_Data for this exercise_
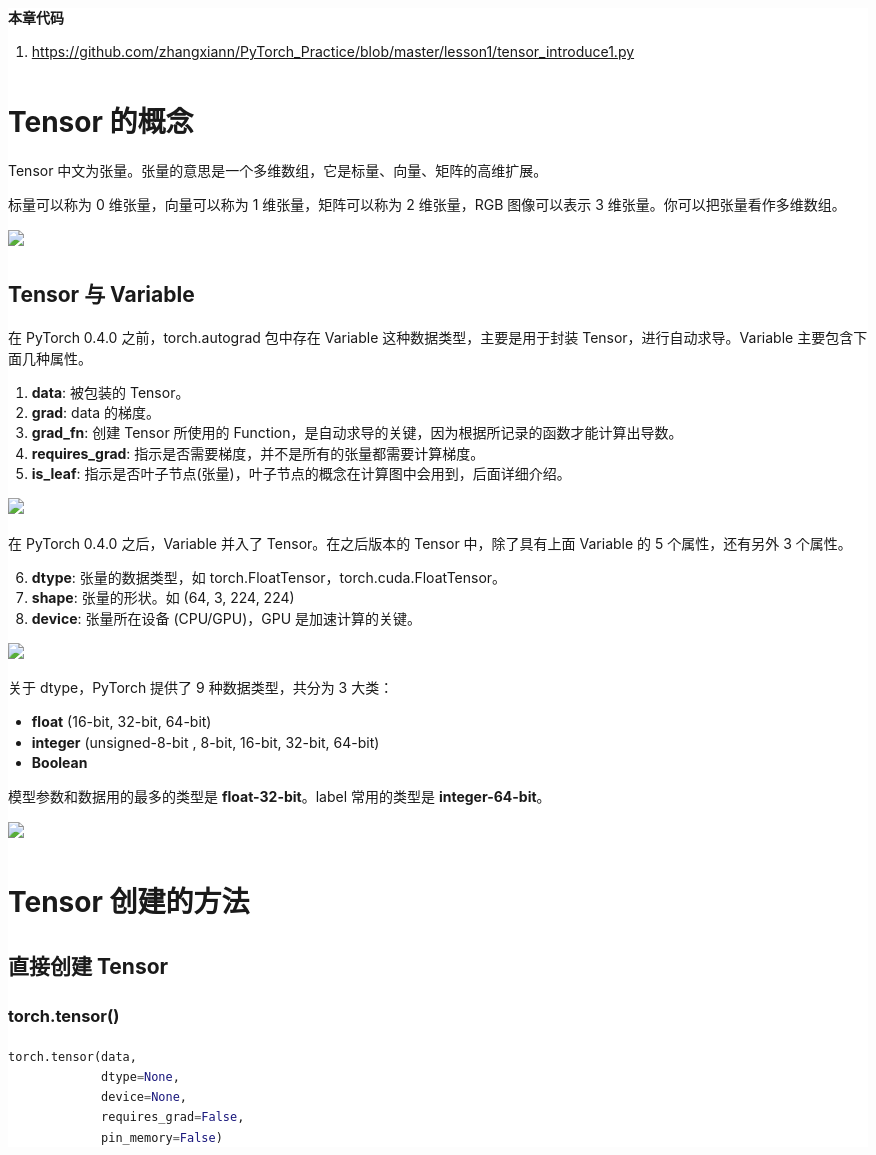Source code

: **本章代码**

1. https://github.com/zhangxiann/PyTorch_Practice/blob/master/lesson1/tensor_introduce1.py

# Tensor 的概念

Tensor 中文为张量。张量的意思是一个多维数组，它是标量、向量、矩阵的高维扩展。

标量可以称为 0 维张量，向量可以称为 1 维张量，矩阵可以称为 2 维张量，RGB 图像可以表示 3 维张量。你可以把张量看作多维数组。

![](https://gitee.com/liuhuihe/Ehe/raw/master/images/深度之眼PyTorch框架班-20201215-224439-515393.png)



## Tensor 与 Variable

在 PyTorch 0.4.0 之前，torch.autograd 包中存在 Variable 这种数据类型，主要是用于封装 Tensor，进行自动求导。Variable 主要包含下面几种属性。

1. **data**: 被包装的 Tensor。
2. **grad**: data 的梯度。
3. **grad_fn**: 创建 Tensor 所使用的 Function，是自动求导的关键，因为根据所记录的函数才能计算出导数。
4. **requires_grad**: 指示是否需要梯度，并不是所有的张量都需要计算梯度。
5. **is_leaf**: 指示是否叶子节点(张量)，叶子节点的概念在计算图中会用到，后面详细介绍。

![](https://gitee.com/liuhuihe/Ehe/raw/master/images/深度之眼PyTorch框架班-20201215-224439-522404.png)

在 PyTorch 0.4.0 之后，Variable 并入了 Tensor。在之后版本的 Tensor 中，除了具有上面 Variable 的 5 个属性，还有另外 3 个属性。

6. **dtype**: 张量的数据类型，如 torch.FloatTensor，torch.cuda.FloatTensor。
7. **shape**: 张量的形状。如 (64, 3, 224, 224)
8. **device**: 张量所在设备 (CPU/GPU)，GPU 是加速计算的关键。

![](https://gitee.com/liuhuihe/Ehe/raw/master/images/深度之眼PyTorch框架班-20201215-224439-525401.png)

关于 dtype，PyTorch 提供了 9 种数据类型，共分为 3 大类：

- **float** (16-bit, 32-bit, 64-bit)
- **integer** (unsigned-8-bit , 8-bit, 16-bit, 32-bit, 64-bit)
- **Boolean**

模型参数和数据用的最多的类型是 **float-32-bit**。label 常用的类型是 **integer-64-bit**。

![](https://gitee.com/liuhuihe/Ehe/raw/master/images/深度之眼PyTorch框架班-20201215-224439-537601.png)



# Tensor 创建的方法

## 直接创建 Tensor

### torch.tensor()

```python
torch.tensor(data, 
             dtype=None, 
             device=None, 
             requires_grad=False, 
             pin_memory=False)
```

_What to do_
From the first line to the last, output the data exactly; skip any pictures.

_Completed task_
Source code

: **本章代码**

1. https://github.com/zhangxiann/PyTorch_Practice/blob/master/lesson1/tensor_introduce1.py

# Tensor 的概念

Tensor 中文为张量。张量的意思是一个多维数组，它是标量、向量、矩阵的高维扩展。

标量可以称为 0 维张量，向量可以称为 1 维张量，矩阵可以称为 2 维张量，RGB 图像可以表示 3 维张量。你可以把张量看作多维数组。

![](https://gitee.com/liuhuihe/Ehe/raw/master/images/深度之眼PyTorch框架班-20201215-224439-515393.png)



## Tensor 与 Variable

在 PyTorch 0.4.0 之前，torch.autograd 包中存在 Variable 这种数据类型，主要是用于封装 Tensor，进行自动求导。Variable 主要包含下面几种属性。

1. **data**: 被包装的 Tensor。
2. **grad**: data 的梯度。
3. **grad_fn**: 创建 Tensor 所使用的 Function，是自动求导的关键，因为根据所记录的函数才能计算出导数。
4. **requires_grad**: 指示是否需要梯度，并不是所有的张量都需要计算梯度。
5. **is_leaf**: 指示是否叶子节点(张量)，叶子节点的概念在计算图中会用到，后面详细介绍。

![](https://gitee.com/liuhuihe/Ehe/raw/master/images/深度之眼PyTorch框架班-20201215-224439-522404.png)

在 PyTorch 0.4.0 之后，Variable 并入了 Tensor。在之后版本的 Tensor 中，除了具有上面 Variable 的 5 个属性，还有另外 3 个属性。

6. **dtype**: 张量的数据类型，如 torch.FloatTensor，torch.cuda.FloatTensor。
7. **shape**: 张量的形状。如 (64, 3, 224, 224)
8. **device**: 张量所在设备 (CPU/GPU)，GPU 是加速计算的关键。

![](https://gitee.com/liuhuihe/Ehe/raw/master/images/深度之眼PyTorch框架班-20201215-224439-525401.png)

关于 dtype，PyTorch 提供了 9 种数据类型，共分为 3 大类：

- **float** (16-bit, 32-bit, 64-bit)
- **integer** (unsigned-8-bit , 8-bit, 16-bit, 32-bit, 64-bit)
- **Boolean**

模型参数和数据用的最多的类型是 **float-32-bit**。label 常用的类型是 **integer-64-bit**。

![](https://gitee.com/liuhuihe/Ehe/raw/master/images/深度之眼PyTorch框架班-20201215-224439-537601.png)



# Tensor 创建的方法

## 直接创建 Tensor

### torch.tensor()

```python
torch.tensor(data, 
             dtype=None, 
             device=None, 
             requires_grad=False, 
             pin_memory=False)
```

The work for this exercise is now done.